Supplied data:
┄┄┄┄┄┄
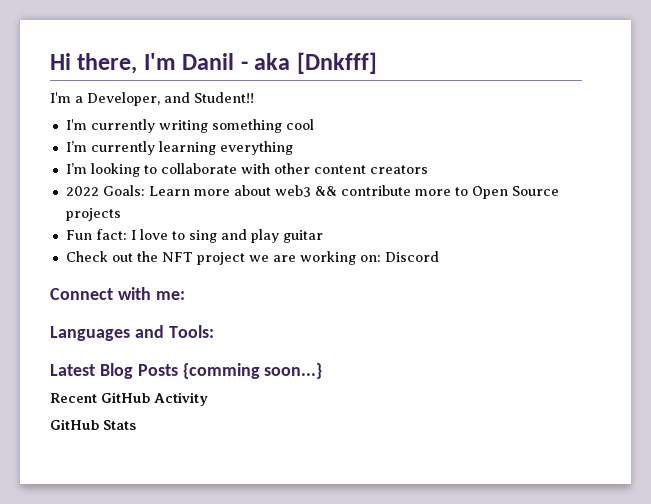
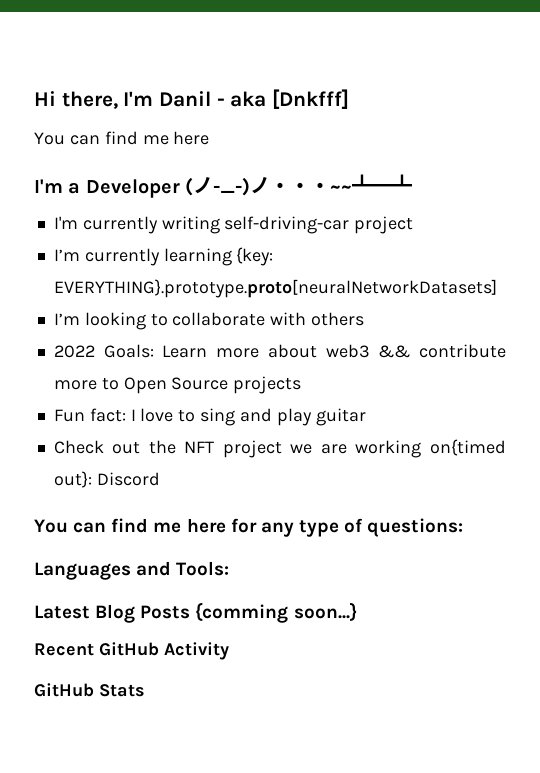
[50,92,254,106] I'm a Developer, and Student!! -> [34,131,210,145] [34,174,413,198] You can find me here // I'm a Developer (ノ-_-)ノ・・・~~┻━┻
[211,119,314,133] something cool -> [224,216,414,234] self-driving-car project
[219,141,293,155] everything -> [236,247,274,266] [53,279,497,298] {key: EVERYTHING}.prototype.proto[neuralNetworkDatasets]
[273,163,428,174] other content creators -> [311,312,365,326] others
[359,255,381,262] on: -> [429,439,506,456] [53,471,92,488] on{timed out}:
[50,287,185,300] Connect with me: -> [34,518,464,537] You can find me here for any type of questions:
┄┄┄┄┄┄
If a line in the records contains the string "find", copy it out.

Result for this exercise:
[50,92,254,106] I'm a Developer, and Student!! -> [34,131,210,145] [34,174,413,198] You can find me here // I'm a Developer (ノ-_-)ノ・・・~~┻━┻
[50,287,185,300] Connect with me: -> [34,518,464,537] You can find me here for any type of questions:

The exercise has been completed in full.